Arthur River greenhood
- Conservation status: Endangered (EPBC Act)

Scientific classification
- Kingdom: Plantae
- Clade: Tracheophytes
- Clade: Angiosperms
- Clade: Monocots
- Order: Asparagales
- Family: Orchidaceae
- Subfamily: Orchidoideae
- Tribe: Cranichideae
- Genus: Pterostylis
- Species: P. rubenachii
- Binomial name: Pterostylis rubenachii D.L.Jones
- Synonyms: Oligochaetochilus rubenachii (D.L.Jones) Szlach.; Hymenochilus rubenachii (D.L.Jones) D.L.Jones & M.A.Clem.;

= Pterostylis rubenachii =

- Genus: Pterostylis
- Species: rubenachii
- Authority: D.L.Jones
- Conservation status: EN
- Synonyms: Oligochaetochilus rubenachii (D.L.Jones) Szlach., Hymenochilus rubenachii (D.L.Jones) D.L.Jones & M.A.Clem.

Species of orchid

Pterostylis rubenachii, commonly known as the Arthur River greenhood, is a plant in the orchid family Orchidaceae and is endemic to Tasmania. Both flowering and non-flowering plants have a rosette of leaves lying flat on the ground and flowering plants have up to seven crowded, transparent green flowers with darker green stripes.

==Description==
Pterostylis rubenachii, is a terrestrial, perennial, deciduous, herb with an underground tuber. It has a rosette of between four and six, elliptic to egg-shaped leaves, each leaf 15-20 mm long and 6-10 mm wide, lying flat on the ground. Between two and seven transparent green flowers with darker green stripes are crowded together on a flowering spike 30-80 mm high with two or three stem leaves with their bases wrapped around it. The flowers are 8-9 mm long and about 5 mm wide. The dorsal sepal and petals are joined to form a hood called the "galea" over the column. The dorsal sepal is gently curved but suddenly curves downward near the tip and is about the same length as the petals. The lateral sepals turn downwards and are about 6 mm long, 5 mm wide and fused together forming a cup with tips about 1 mm long. The labellum is about 3 mm long, 2 mm wide and whitish-green with a dark green, appendage. Flowering occurs in October and November.

==Taxonomy and naming==
Pterostylis rubenachii was first formally described in 1998 by David Jones from a specimen collected in 1837 and the description was published in Australian Orchid Research. The specific epithet (rubenachii) honours Les Rubenach who is one of the few people to have found this species.

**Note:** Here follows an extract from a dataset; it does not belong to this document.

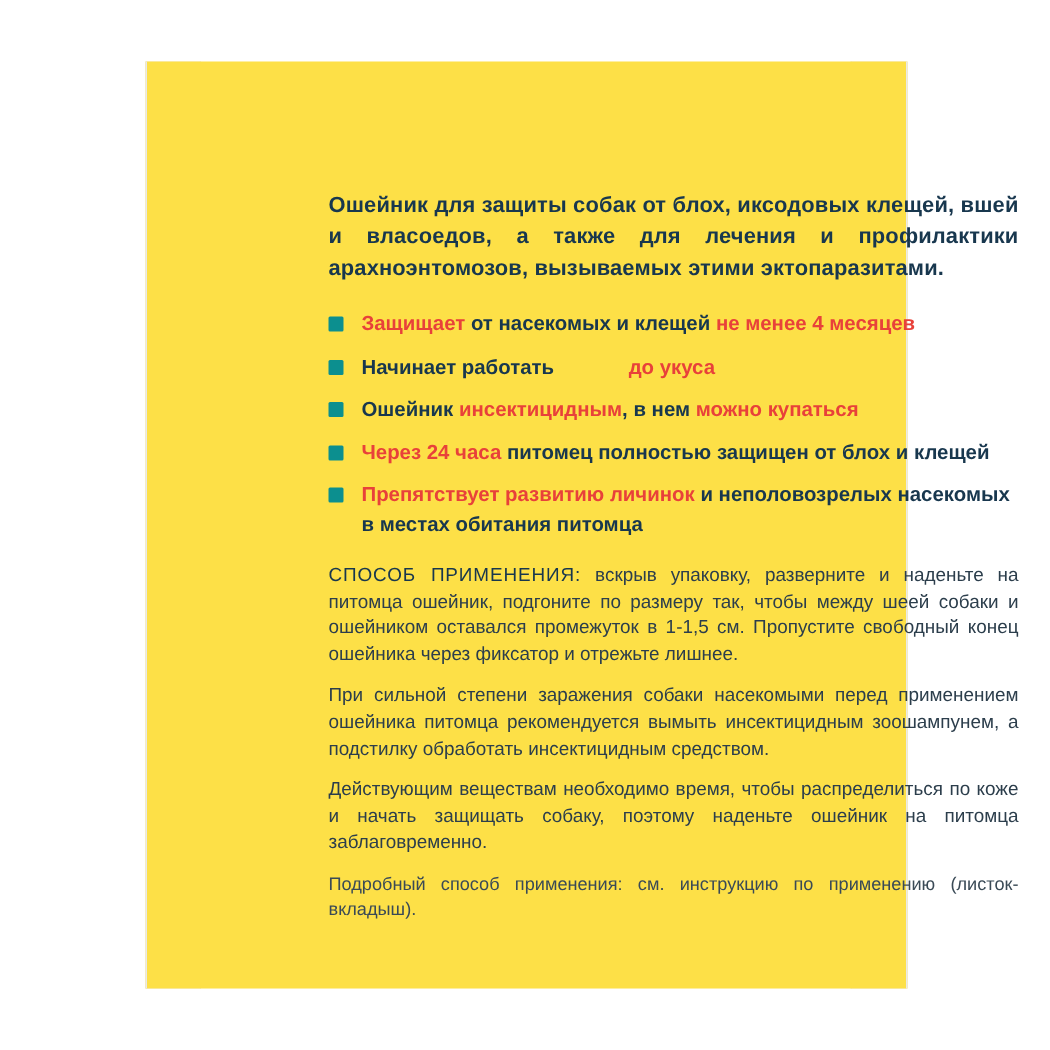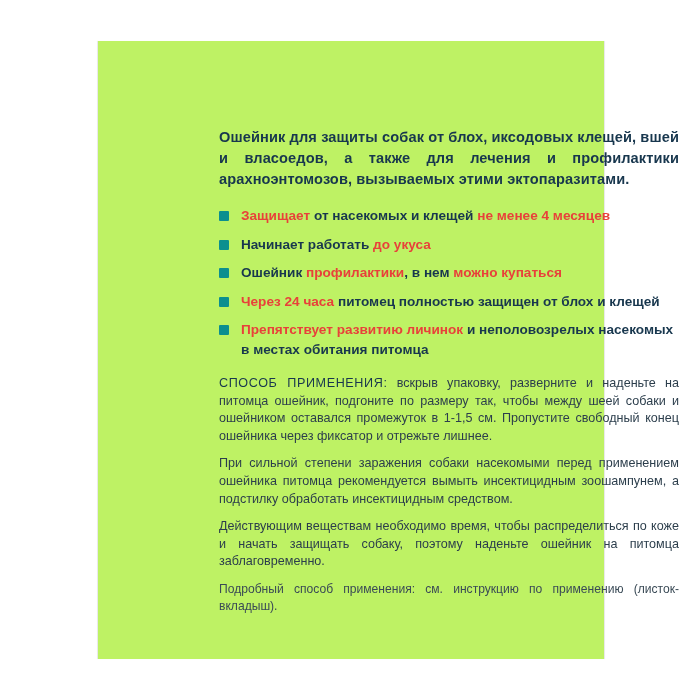"Ошейник для защиты собак от" .box-face { background: #bef264 -> #fde047 }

==Distribution and habitat==
The Arthur River greenhood grows in moist heath at altitudes of 10-30 m in the Arthur River area.

==Conservation==
Pterostylis rubenachii is listed as "endangered" under the Australian Government Environment Protection and Biodiversity Conservation Act 1999 and the Tasmanian Government Threatened Species Protection Act 1995. Only about 800 plants of this species survive, mostly in the Arthur-Pieman Conservation Area. It is threatened by weed invasion, cattle grazing and off-road vehicles.